Si l’on considère le terme « diplomatie » dans un sens strict et quelque peu étroit qui accorde cette activité exclusivement à un État ou au nom d’un État, alors, oui, les relations diplomatiques ont officiellement commencé à la signature de ce Traité. Mais si, comme de nombreux dictionnaires le font, on entend ce mot dans un sens plus large et que l’on considère aussi qu’une ambassade ou une mission ont aussi un caractère diplomatique, alors on peut dire que les relations diplomatiques entre la France et le Japon ont débuté bien plus tôt. Surtout si l’on tient compte du fait que le Japon ne s’est vraiment constitué en tant qu’état-nation unifié et indivisible qu’à partir de l’ère Meiji, et que jusque-là, les domaines ou han pouvaient être assimilés, dans les faits, à des états quasi indépendants ayant à leur tête un daimyō qui faisait figure d’autorité suprême sur ces sujets, et qui régnait sur un domaine aux frontières infranchissables sauf autorisation ou dérogation spéciale (on pourrait parler de visa), alors on peut considérer que la mission HASEKURA, voulue par le seigneur DATE Masamune mais sans l’approbation du pouvoir central, qui permit à des Japonais de fouler la terre de France en 1615 à Saint-Tropez (photo de droite), comme la mission de François Caron qui, quatre ans plus tard, en 1619, fut le premier Français à officiellement débarquer au Japon, porteur d’une lettre de Louis XIV sollicitant une relation avec ce pays – laquelle fut toutefois repoussée par le shōgun de l’époque, constituent les deux vraies premières relations diplomatiques entre ces deux pays.
De plus, d’autres tentatives eurent lieu pendant cette période appelée sakoku durant laquelle le Japon décida de fermer ses ports aux bateaux étrangers et fut quasi-totalement isolé du reste du monde, comme par exemple le périple de LA PEROUSE qui conduisit ce dernier vers la pointe nord de l’actuel Hokkaîdō, dont le détroit qui le sépare de l’île de Sakhaline porte son nom mais aussi, et surtout, les tentatives françaises, à chaque fois avortées, de nouer une relation avec le Japon via le gouvernement d’Okinawa, situé dans ces îles Ryūkyū et qui était placé sous l’autorité du clan SHIMAZU, seigneur de Satsuma. Donc du Japon.
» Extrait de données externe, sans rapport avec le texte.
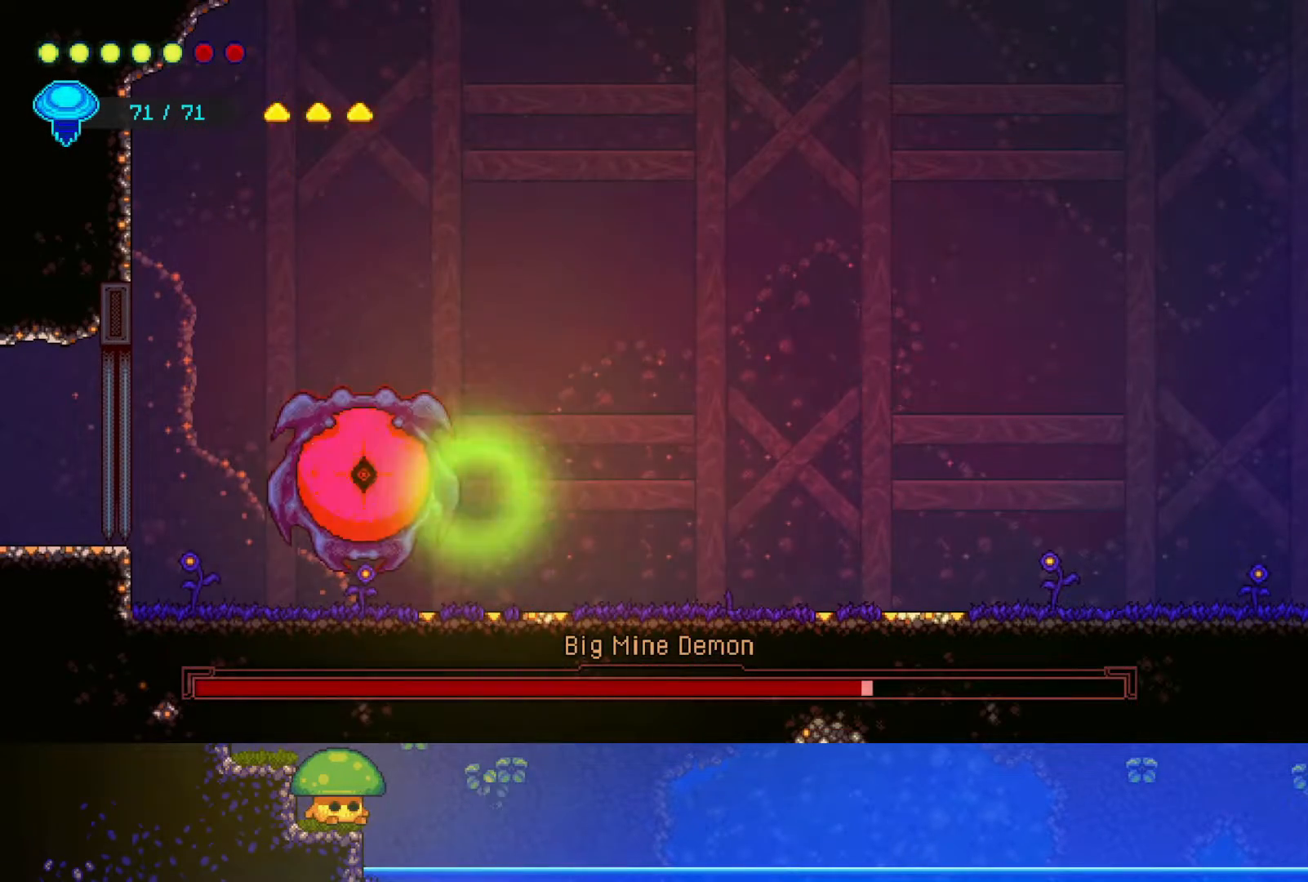
{"buttons": [], "left_stick": "left", "right_stick": "center", "events": [[17, "SQUARE", "down"], [117, "SQUARE", "up"], [250, "left_stick", "left"]]}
Nous avons cité le mot sakoku ci-dessus, en expliquant qu’il signifiait « fermeture du pays ». Et voilà qui nous conduit directement à réfléchir sur cette « querelle » évoquée en titre de cet article. En effet, de nos jours, si certains parlent d’un isolement total ou quasi-total du Japon pendant près de 250 ans, d’autres nient le fait même que le Japon ait été fermé à l’Occident et prétendent que ce terme de sakoku est totalement abusif. Quand je dis « certains », cela désigne aussi bien des Français que des Japonais.
La réponse que nous proposons ici, bercé par la douce illusion que nous contribuerons peut-être à apaiser un peu cette querelle, est celle de la voie du milieu. Qui se défend de se situer dans un extrême comme dans un autre. Car en effet, comme nous allons le montrer, dire que le Japon a été totalement ou même quasi-totalement isolé de l’étranger est faux, et prétendre à l’inverse qu’il ne le fut pas du tout est également une erreur.
Première remarque : le mot de sakoku, s’il a été employé pour la première fois avant, s’est surtout largement généralisé pendant l’ère Meiji. Ce qui suffit à nous inciter à la prudence. En effet, cette période fut particulièrement propice à, sinon une révision totale de l’histoire passé, au moins une interprétation ou une présentation qui devait, entre autres objectifs, satisfaire les intérêts de ses dirigeants. C’est ainsi que, par moments, l’histoire du Japon n’est pas exactement ce qu’elle fut vraiment. Et, en l’occurrence, on peut facilement imaginer que, pour justifier la nouvelle ouverture du Japon à l’Occident et sa marche forcée vers l’industrialisation et la modernité, les gouvernants de l’époque avaient tout intérêt à montrer combien la faiblesse de leur pays au moment de l’arrivée du commodore PERRY était due à la politique isolationniste du bakufu d’Edo – ou autrement dit des gouvernements successifs des shōgun de la dynastie des TOKUGAWA. Nécessairement, cela devait être les erreurs commises par leurs prédécesseurs et le régime politique mis en place par eux qui étaient la cause de la terrible menace d’une possible colonisation exercée par ces « barbares du sud » et la salut du Japon, et donc son indépendance, ne pouvait passer que par une profonde transformation des institutions elles-mêmes, aussi douloureuses que pourraient être les décisions prises pour faire du Japon une nation unie et forte, capable de traiter d’égal à égal avec les grandes nations d’Europe ainsi que les États-Unis, sans oublier la Russie et la Chine.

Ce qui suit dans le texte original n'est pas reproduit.